Technical advice and subsidies
The members of the team agreed that they needed to bring in an independent advisor. Someone who could oversee all possibilities, solutions and difficulties and who could explain these in detail to all residents. The sustainability team is happy with the input of Robert de Bourgraaf of the consultancy firm Dubourgraaf. He is able to present and explain clearly all options, even to those who are less familiar with technology.
An important but complicated point of attention for the team is to clarify the subsidy and financing options. Gert: “An employee of the municipality is helping us and during a subsequent meeting we will present the different options to all residents. We hope to arrive at a decision by the end of 2022 which will require another general meeting of the Owners’ Association. If the decision is positive, more work will need to be done before any plan can be implemented. The work of the sustainability team is not over yet!”
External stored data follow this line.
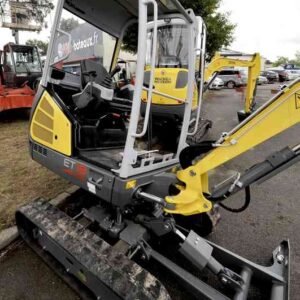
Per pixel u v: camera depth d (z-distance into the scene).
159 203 2.01
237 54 6.77
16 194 3.30
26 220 2.40
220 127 7.73
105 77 2.64
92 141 2.57
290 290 2.12
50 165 2.57
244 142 1.76
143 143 4.09
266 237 2.77
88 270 1.75
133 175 2.07
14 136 5.95
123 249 1.96
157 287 1.60
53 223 2.14
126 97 3.10
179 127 4.77
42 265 2.29
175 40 5.09
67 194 3.27
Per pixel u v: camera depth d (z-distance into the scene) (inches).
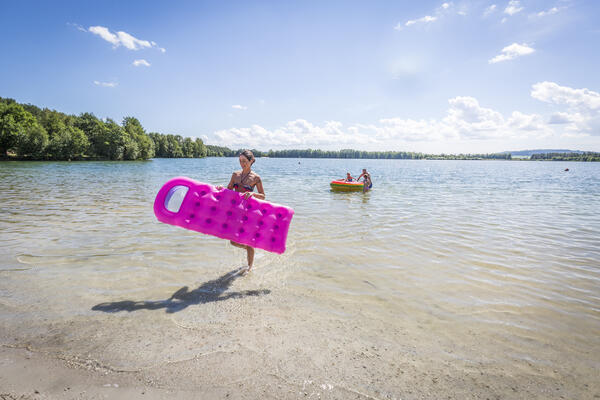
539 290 127.8
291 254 168.9
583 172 1752.0
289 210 141.2
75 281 125.5
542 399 68.5
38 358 76.5
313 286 127.2
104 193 420.2
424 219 275.1
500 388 71.6
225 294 117.8
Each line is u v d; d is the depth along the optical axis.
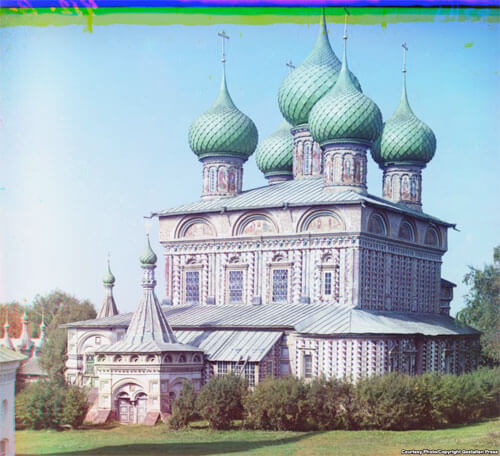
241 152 64.75
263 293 58.88
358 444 40.88
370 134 59.88
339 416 45.25
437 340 56.97
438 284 66.06
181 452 39.72
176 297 62.53
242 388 46.41
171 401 49.69
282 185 64.38
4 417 35.28
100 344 59.09
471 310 60.75
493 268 59.66
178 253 62.69
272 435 43.72
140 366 49.75
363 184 60.16
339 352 50.50
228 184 64.38
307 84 64.12
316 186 61.97
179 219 62.72
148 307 51.91
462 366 60.81
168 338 51.44
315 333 51.09
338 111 59.25
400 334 52.41
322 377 46.25
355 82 64.62
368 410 45.00
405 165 66.06
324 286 56.66
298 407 44.84
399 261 60.44
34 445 42.09
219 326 55.00
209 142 64.31
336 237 56.34
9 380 35.69
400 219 60.84
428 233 64.81
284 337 53.19
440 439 41.91
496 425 45.50
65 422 46.75
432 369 56.06
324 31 65.88
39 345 62.97
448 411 46.03
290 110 65.25
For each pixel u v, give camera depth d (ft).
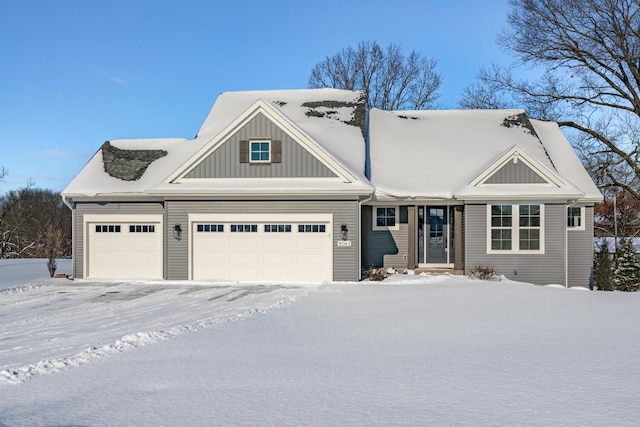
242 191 62.03
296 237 62.95
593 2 95.40
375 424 15.29
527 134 79.41
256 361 23.08
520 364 22.08
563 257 64.44
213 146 65.00
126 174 70.74
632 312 36.76
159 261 67.05
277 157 64.28
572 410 16.33
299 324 33.14
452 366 21.85
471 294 47.42
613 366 21.63
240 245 63.62
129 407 16.94
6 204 181.16
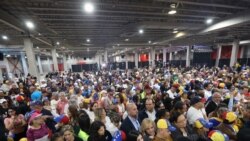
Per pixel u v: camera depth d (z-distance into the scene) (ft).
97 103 11.74
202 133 7.51
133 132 6.46
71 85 23.62
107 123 8.16
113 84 26.81
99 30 30.04
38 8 16.19
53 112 11.66
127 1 16.22
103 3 15.57
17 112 10.25
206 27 27.99
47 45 48.34
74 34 33.40
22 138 7.19
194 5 18.43
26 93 18.12
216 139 6.30
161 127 6.70
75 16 20.43
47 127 7.52
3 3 14.92
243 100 12.96
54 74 45.11
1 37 32.83
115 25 26.25
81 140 6.77
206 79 24.68
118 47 63.00
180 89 15.64
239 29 31.09
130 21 24.08
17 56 74.54
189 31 32.32
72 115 8.61
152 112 9.47
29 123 7.09
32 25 23.08
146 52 97.45
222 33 36.55
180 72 37.99
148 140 6.54
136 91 17.75
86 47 59.82
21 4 15.37
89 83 27.73
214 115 8.87
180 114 7.75
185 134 7.40
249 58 54.90
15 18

Role of the municipality of Middelburg
The sustainability team approached the Municipality of Middelburg with the request to support the initiative of energy-sustainability, in addition to contributing to the costs of a technical advisor and the information evenings. Especially at an early stage, a relatively small contribution can give this kind of initiative a crucial boost. Inspired by this request, the municipality has made available a modest subsidy scheme under which Owners’ Associations can ask for a contribution of 50% of their initial research costs, up to a maximum of € 1,500. In return, an Owners’ Association will be closely monitored and experiences will be shared so as to serve as inspiration for other Associations and the SHIFFT network and to further spread the energy created by co-creation!
Ron Bielok (77) lives on the first floor with his wife Wilma. “Off Russian gas – we should have done that back in 2014! We need to be much more independent from rogue states. My energy contract will expire soon. I always choose a green energy supplier through auctions held by the Consumers’ Association. Now I will have to swallow; the prices have risen enormously. That makes it more interesting to invest in sustainable measures for your home. I hope that this can be done collectively. Individually you have far fewer options and less environmental gain. The input of the independent energy advisor at the meeting gave me confidence. I’m not committing yet; you’re talking about a large amount of money. I hope the municipality does something more to make it financially attractive.”
Marlies van der Stoel (74) is surprised that there are still gas connections in the Rittenburg apartments completed in 2017 or 2018. “Time for action now. I found the information meeting of the VVE very informative. The difficulty is that everyone has to participate in order to make such an effort really successful. If everyone joins, I certainly won’t be a spoilsport. I live in the smallest apartment and already cook on induction. I don’t think I’ll live to see the payback. It’s more a decision based on principle, with the environment for my grandchildren in mind and, therefore, also that of all future generations. I don’t get stressed out about any demolition and mess in the house: my late husband was an avid handyman.”